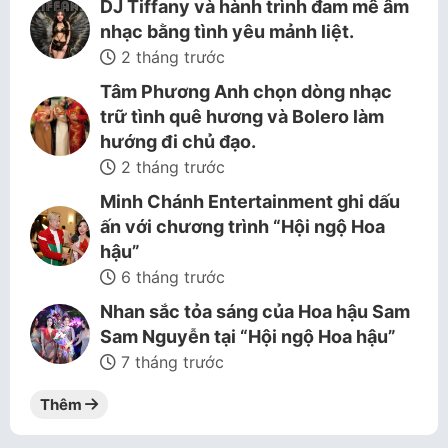
DJ Tiffany và hành trình đam mê âm
nhạc bằng tình yêu mảnh liệt.
2 tháng trước
Tâm Phương Anh chọn dòng nhạc
trữ tình quê hương và Bolero làm
hướng đi chủ đạo.
2 tháng trước
Minh Chánh Entertainment ghi dấu
ấn với chương trình “Hội ngộ Hoa
hậu”
6 tháng trước
Nhan sắc tỏa sáng của Hoa hậu Sam
Sam Nguyễn tại “Hội ngộ Hoa hậu”
7 tháng trước
Thêm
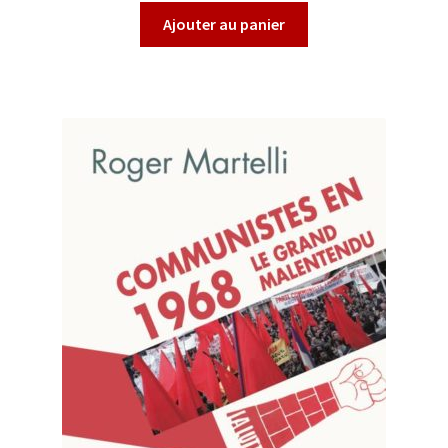
Ajouter au panier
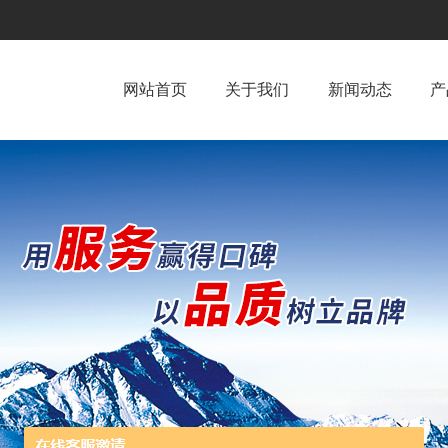
网站首页
关于我们
新闻动态
产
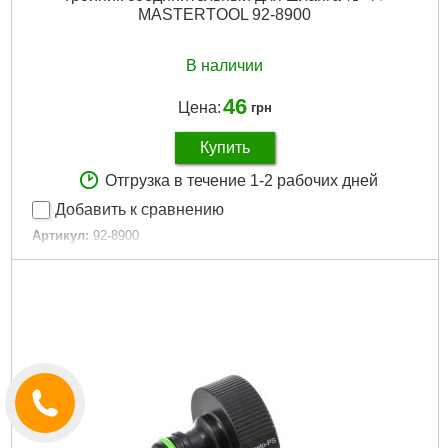
MASTERTOOL 92-8900
Вес брутто:
9 г
Подробнее...
В наличии
46
Цена:
грн
Купить
Отгрузка в течение 1-2 рабочих дней
Добавить к сравнению
Артикул:
92-8900
Код товара:
27.47.32
Диаметр:
1/2", 3/4"
Tип:
T-type
Тип подключения:
На шланг
Габариты упаковки:
50x30x30 мм
Вес брутто:
67 г
Подробнее...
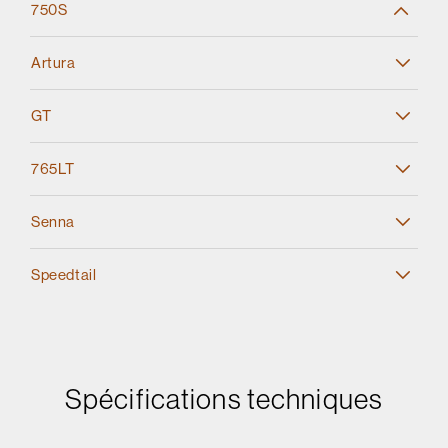
750S
Artura
GT
765LT
Senna
Speedtail
Spécifications techniques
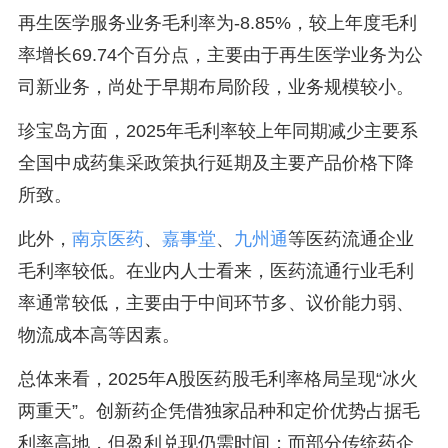
再生医学服务业务毛利率为-8.85%，较上年度毛利
率增长69.74个百分点，主要由于再生医学业务为公
司新业务，尚处于早期布局阶段，业务规模较小。
珍宝岛方面，2025年毛利率较上年同期减少主要系
全国中成药集采政策执行延期及主要产品价格下降
所致。
此外，
南京医药
、
嘉事堂
、
九州通
等医药流通企业
毛利率较低。在业内人士看来，医药流通行业毛利
率通常较低，主要由于中间环节多、议价能力弱、
物流成本高等因素。
总体来看，2025年A股医药股毛利率格局呈现“冰火
两重天”。创新药企凭借独家品种和定价优势占据毛
利率高地，但盈利兑现仍需时间；而部分传统药企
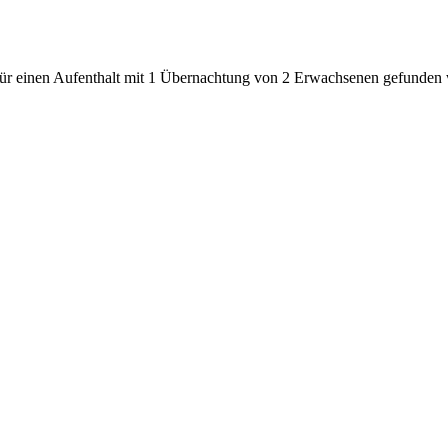
den für einen Aufenthalt mit 1 Übernachtung von 2 Erwachsenen gefunde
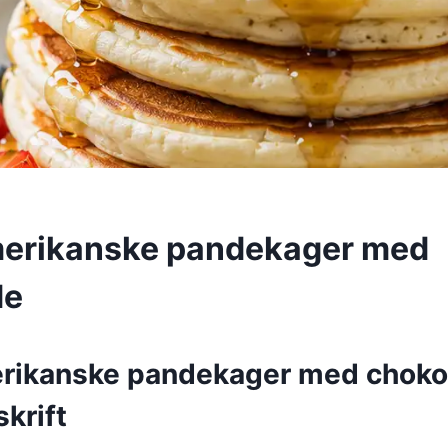
merikanske pandekager med
de
erikanske pandekager med choko
krift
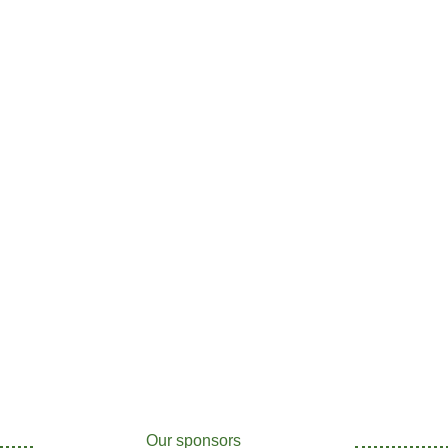
Our sponsors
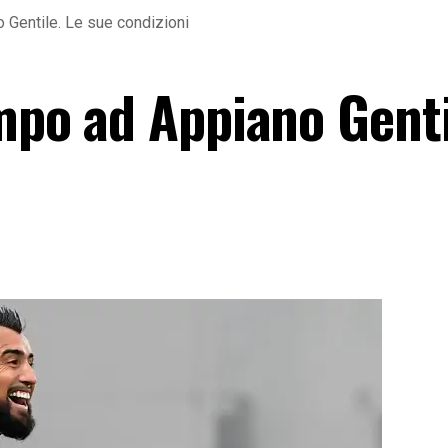
o Gentile. Le sue condizioni
ampo ad Appiano Genti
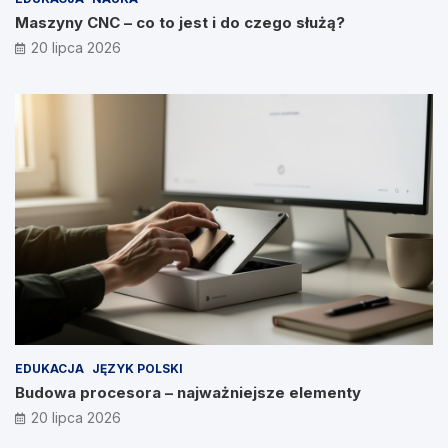
Maszyny CNC – co to jest i do czego służą?
20 lipca 2026
EDUKACJA
JĘZYK POLSKI
Budowa procesora – najważniejsze elementy
20 lipca 2026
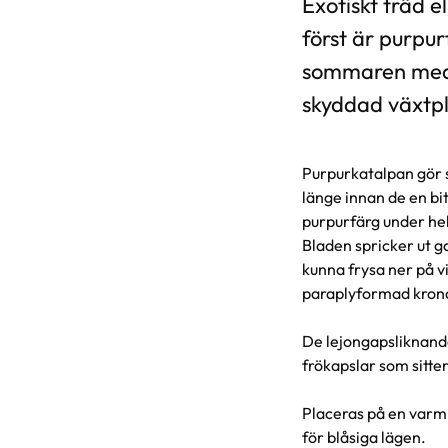
Exotiskt träd 
först är purpu
sommaren med 
skyddad växtpl
Purpurkatalpan gör s
länge innan de en bit
purpurfärg under he
Bladen spricker ut g
kunna frysa ner på v
paraplyformad kron
De lejongapsliknande 
frökapslar som sitte
Placeras på en varm 
för blåsiga lägen.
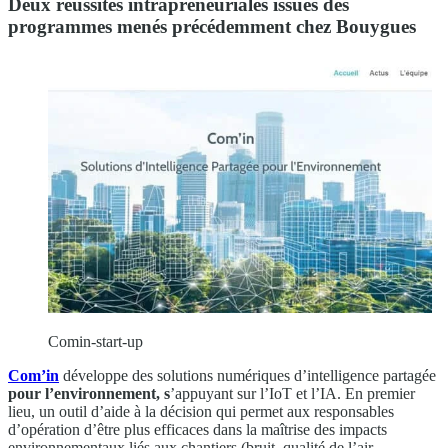
Deux réussites intrapreneuriales issues des
programmes menés précédemment chez Bouygues
Comin-start-up
Com’in
développe des solutions numériques d’intelligence partagée
pour l’environnement, s
’appuyant sur l’IoT et l’IA. En premier
lieu, un outil d’aide à la décision qui permet aux responsables
d’opération d’être plus efficaces dans la maîtrise des impacts
environnementaux liés aux chantiers (bruit, qualité de l’air,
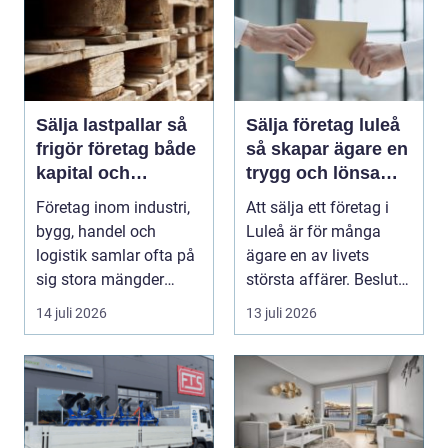
Sälja lastpallar så
Sälja företag luleå
frigör företag både
så skapar ägare en
kapital och
trygg och lönsam
lagerutrymme
affär
Företag inom industri,
Att sälja ett företag i
bygg, handel och
Luleå är för många
logistik samlar ofta på
ägare en av livets
sig stora mängder
största affärer. Beslutet
lastpallar. De tar...
rymmer både ...
14 juli 2026
13 juli 2026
..............................
- What this task involves
Lines from the entries that contain the string "tình" must be found and copied.

- Answer to this task
nhạc bằng tình yêu mảnh liệt.
trữ tình quê hương và Bolero làm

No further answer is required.